La mère (impatiente). – Mais naturellement, puisque j'ai douze doigts.

«À un collègue qui assiste à ce récit et qui lui demande quelle idée éveille en elle le nombre douze, elle répond aussi promptement que résolument: «Le nombre douze ne constitue pas pour moi une date (significative).»

«Doigts éveillent, après une légère hésitation, cette association: «Dans la famille de mon mari, on a six orteils aux pieds.

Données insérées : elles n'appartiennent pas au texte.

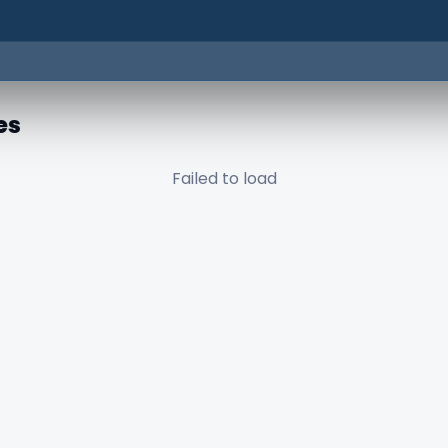
es
Failed to load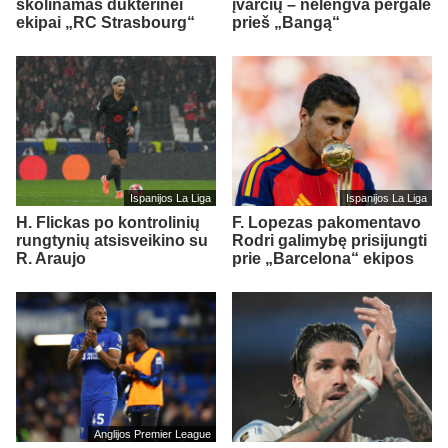
skolinamas dukterinei
įvarčių – nelengva pergalė
ekipai „RC Strasbourg“
prieš „Bangą“
Ispanijos La Liga
Ispanijos La Liga
H. Flickas po kontrolinių
F. Lopezas pakomentavo
rungtynių atsisveikino su
Rodri galimybę prisijungti
R. Araujo
prie „Barcelona“ ekipos
Anglijos Premier League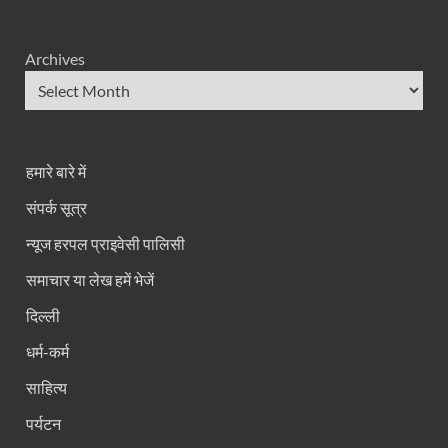
Archives
हमारे बारे में
संपर्क सूत्र
न्यूज हरपल प्राइवेसी पालिसी
समाचार या लेख हमें भेजें
दिल्ली
धर्म-कर्म
साहित्य
पर्यटन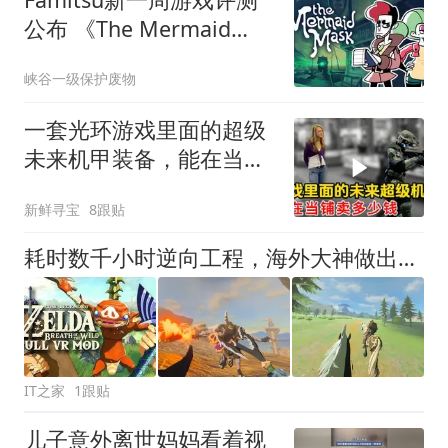
公布 《The Mermaid
Mask》等作在列
峡谷一级保护废物
一套光环游戏里面的超级
未来机甲装备，能在当铺
卖多少钱？
新鲜寻宝
8跟贴
耗时数千小时逆向工程，海外大神做出《旷野之息》VR版Mod
IT之家
1跟贴
儿子意外离世妈妈看着视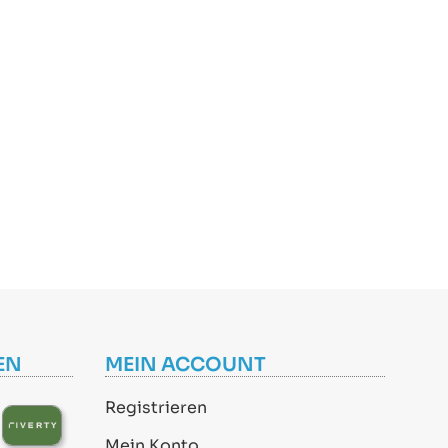
EN
MEIN ACCOUNT
Registrieren
Mein Konto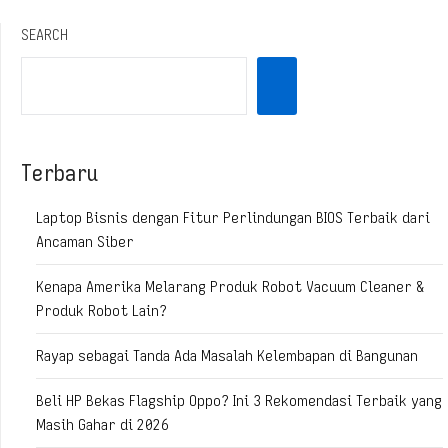
SEARCH
Terbaru
Laptop Bisnis dengan Fitur Perlindungan BIOS Terbaik dari
Ancaman Siber
Kenapa Amerika Melarang Produk Robot Vacuum Cleaner &
Produk Robot Lain?
Rayap sebagai Tanda Ada Masalah Kelembapan di Bangunan
Beli HP Bekas Flagship Oppo? Ini 3 Rekomendasi Terbaik yang
Masih Gahar di 2026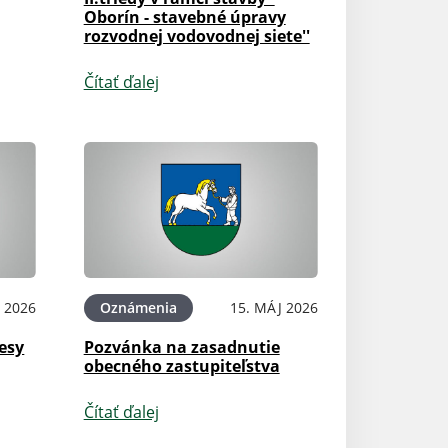
Oborín - stavebné úpravy
rozvodnej vodovodnej siete''
Čítať ďalej
 2026
Oznámenia
15. MÁJ 2026
esy
Pozvánka na zasadnutie
obecného zastupiteľstva
Čítať ďalej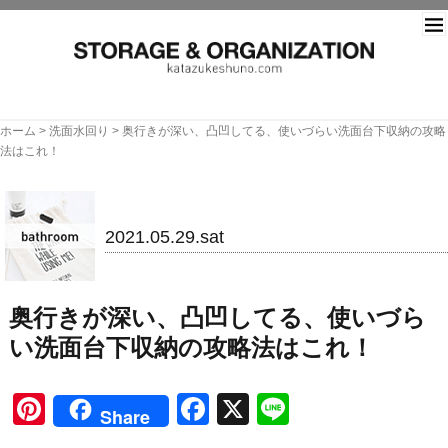
片づ
ホーム
>
洗面水回り
>
奥行きが深い、凸凹してる、使いづらい洗面台下収納の攻略
法はこれ！
洗面水回り
2021.05.29.sat
奥行きが深い、凸凹してる、使いづら
い洗面台下収納の攻略法はこれ！
Pinterest
Facebook
X
Line
Share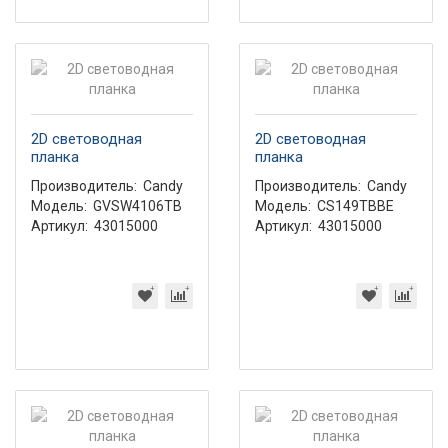
2D световодная
2D световодная
планка
планка
Производитель:
Candy
Производитель:
Candy
Модель:
GVSW4106TB
Модель:
CS149TBBE
Артикул:
43015000
Артикул:
43015000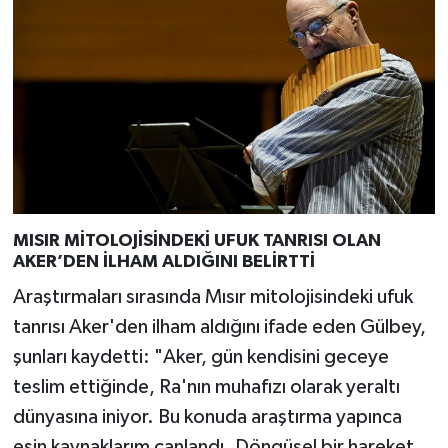
MISIR MİTOLOJİSİNDEKİ UFUK TANRISI OLAN
AKER’DEN İLHAM ALDIĞINI BELİRTTİ
Araştırmaları sırasında Mısır mitolojisindeki ufuk
tanrısı Aker'den ilham aldığını ifade eden Gülbey,
şunları kaydetti: "Aker, gün kendisini geceye
teslim ettiğinde, Ra'nın muhafızı olarak yeraltı
dünyasına iniyor. Bu konuda araştırma yapınca
esin kaynaklarım canlandı. Döngüsel bir hareket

Dès que nos enfants venaient au monde, on s'empressait de s'assurer s'ils n'avaient pas six orteils.» Pour des raisons extérieures, l'analyse n'a pas été poussée plus loin ce soir-là.

«Le lendemain matin, 12 décembre, la dame revient me voir et me dit, visiblement émue: «Imaginez-vous ce qui m'est arrivé: c'est aujourd'hui l'anniversaire de l'oncle de mon mari; depuis 20 ans, je ne manque pas de lui écrire la veille, 11 décembre, pour lui adresser mes vœux; cette fois j'ai oublié de le faire, ce qui m'a obligé à envoyer un télégramme.»

«Je me rappelle et je rappelle à la dame avec quelle assurance elle a répondu la veille à mon collègue que le «douze» ne constituait pas pour elle une date significative, alors que sa question était de nature à lui rappeler le jour de l'anniversaire de l'oncle.

«Elle avoue alors que cet oncle de son mari est un oncle à héritage, qu'elle a toujours compté sur cet héritage, mais qu'elle y songe plus particulièrement dans sa situation actuelle, très gênée au point de vue financier.

«C'est ainsi qu'elle a tout de suite pensé à son oncle et à sa mort, lorsqu'une de ses amies lui a prédit, il y a quelques jours, d'après les cartes, qu'elle aurait bientôt beaucoup d'argent. L'idée lui vint aussitôt que l'oncle était le seul de qui elle et ses enfants pouvaient recevoir de l'argent; et elle se rappela instantanément au cours de cette scène que déjà la femme de cet oncle avait promis de laisser quelque chose à ses enfants; mais elle était morte, sans laisser de testament, et il était possible qu'elle ait chargé son mari de faire le nécessaire.

«Son désir de voir l'oncle mourir devait être intense puisqu'elle dit à l'amie qui lui tirait les cartes: «Vous êtes capable de pousser les gens au meurtre.»

«Pendant les quatre ou cinq jours qui se sont écoulés entre la prédiction et l'anniversaire de l'oncle, elle a cherché dans les journaux de la ville où réside ce dernier, un avis faisant part de son décès.

«Rien d'étonnant qu'en présence de cet intense désir de mort, le fait et la date de l'anniversaire de l'oncle aient subi un refoulement tellement fort que la dame a non seulement oublié un geste qu'elle accomplissait régulièrement depuis des années, mais que son souvenir n'a pas été réveillé par la question de mon collègue.

«Le douze refoulé s'est frayé la voie à la faveur du lapsus «douze doigts» et a ainsi contribué à déterminer l'acte manqué.

«Je dis contribué, car la bizarre association évoquée par le mot «doigt» nous laisse soupçonner d'autres motifs encore; elle nous explique aussi pourquoi le chiffre douze était venu fausser la phrase si inoffensive dans laquelle il devait être question de dix doigts.